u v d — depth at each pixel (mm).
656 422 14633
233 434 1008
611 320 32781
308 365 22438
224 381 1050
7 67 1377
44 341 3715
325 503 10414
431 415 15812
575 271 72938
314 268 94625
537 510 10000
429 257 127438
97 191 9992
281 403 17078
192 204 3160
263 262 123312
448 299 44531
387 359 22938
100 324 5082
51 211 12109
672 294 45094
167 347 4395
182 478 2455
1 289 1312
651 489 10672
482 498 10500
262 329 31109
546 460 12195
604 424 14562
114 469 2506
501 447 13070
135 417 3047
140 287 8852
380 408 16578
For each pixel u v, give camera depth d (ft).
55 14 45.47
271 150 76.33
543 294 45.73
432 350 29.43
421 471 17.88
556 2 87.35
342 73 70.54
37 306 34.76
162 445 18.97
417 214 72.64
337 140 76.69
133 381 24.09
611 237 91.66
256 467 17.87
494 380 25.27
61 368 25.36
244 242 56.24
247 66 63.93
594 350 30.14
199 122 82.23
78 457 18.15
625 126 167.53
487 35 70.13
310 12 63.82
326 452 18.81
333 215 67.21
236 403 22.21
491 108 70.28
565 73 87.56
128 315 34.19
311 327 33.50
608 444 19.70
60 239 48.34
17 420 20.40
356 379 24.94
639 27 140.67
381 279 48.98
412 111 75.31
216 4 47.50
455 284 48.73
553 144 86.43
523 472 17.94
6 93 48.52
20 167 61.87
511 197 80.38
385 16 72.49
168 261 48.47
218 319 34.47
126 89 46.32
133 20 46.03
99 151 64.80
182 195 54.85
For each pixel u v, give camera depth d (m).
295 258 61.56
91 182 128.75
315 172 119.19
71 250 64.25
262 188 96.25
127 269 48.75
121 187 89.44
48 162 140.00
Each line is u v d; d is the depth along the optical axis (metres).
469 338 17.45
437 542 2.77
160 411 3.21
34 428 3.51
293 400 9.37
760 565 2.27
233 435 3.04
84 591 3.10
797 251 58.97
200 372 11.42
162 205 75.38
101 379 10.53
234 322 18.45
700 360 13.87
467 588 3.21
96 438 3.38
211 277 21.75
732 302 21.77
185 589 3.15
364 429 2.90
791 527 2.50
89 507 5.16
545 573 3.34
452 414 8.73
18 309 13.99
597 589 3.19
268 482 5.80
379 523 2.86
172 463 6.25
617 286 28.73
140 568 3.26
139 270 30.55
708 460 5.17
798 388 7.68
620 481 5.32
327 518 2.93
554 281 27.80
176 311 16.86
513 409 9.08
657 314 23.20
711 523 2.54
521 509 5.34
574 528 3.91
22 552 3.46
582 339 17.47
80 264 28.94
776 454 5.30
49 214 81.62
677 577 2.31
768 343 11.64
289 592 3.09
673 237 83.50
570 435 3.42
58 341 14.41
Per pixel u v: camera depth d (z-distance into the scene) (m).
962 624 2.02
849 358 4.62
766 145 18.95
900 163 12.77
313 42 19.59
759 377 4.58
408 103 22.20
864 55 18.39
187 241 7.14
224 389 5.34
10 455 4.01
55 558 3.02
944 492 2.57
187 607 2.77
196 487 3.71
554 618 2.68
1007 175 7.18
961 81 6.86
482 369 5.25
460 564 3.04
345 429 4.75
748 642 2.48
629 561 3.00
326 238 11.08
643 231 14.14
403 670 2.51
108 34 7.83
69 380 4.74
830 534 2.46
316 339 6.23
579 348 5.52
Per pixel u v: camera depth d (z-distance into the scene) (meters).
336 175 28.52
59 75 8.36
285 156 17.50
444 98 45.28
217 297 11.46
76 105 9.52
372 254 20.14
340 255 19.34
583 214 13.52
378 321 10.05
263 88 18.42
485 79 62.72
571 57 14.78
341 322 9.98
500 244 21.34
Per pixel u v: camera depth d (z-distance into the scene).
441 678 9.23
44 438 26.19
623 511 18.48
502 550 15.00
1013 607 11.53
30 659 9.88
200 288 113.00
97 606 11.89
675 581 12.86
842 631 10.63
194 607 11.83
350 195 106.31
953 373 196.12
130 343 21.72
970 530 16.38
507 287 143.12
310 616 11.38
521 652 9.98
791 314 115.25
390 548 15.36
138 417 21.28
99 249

+-------+

▸ **What is being asked**:
Copy out each line of the entries that holds "pixel".

▸ **Solved problem**:
u v d — depth at each pixel (mm).
For each pixel u v, give camera depth d (ft).
For each pixel u v, give camera depth d (m).
Per pixel u v: camera depth d (z-distance into the scene) (m).
Per pixel u v: camera depth d (z-distance into the scene) (meters).
Per pixel u v: camera depth d (z-distance into the scene).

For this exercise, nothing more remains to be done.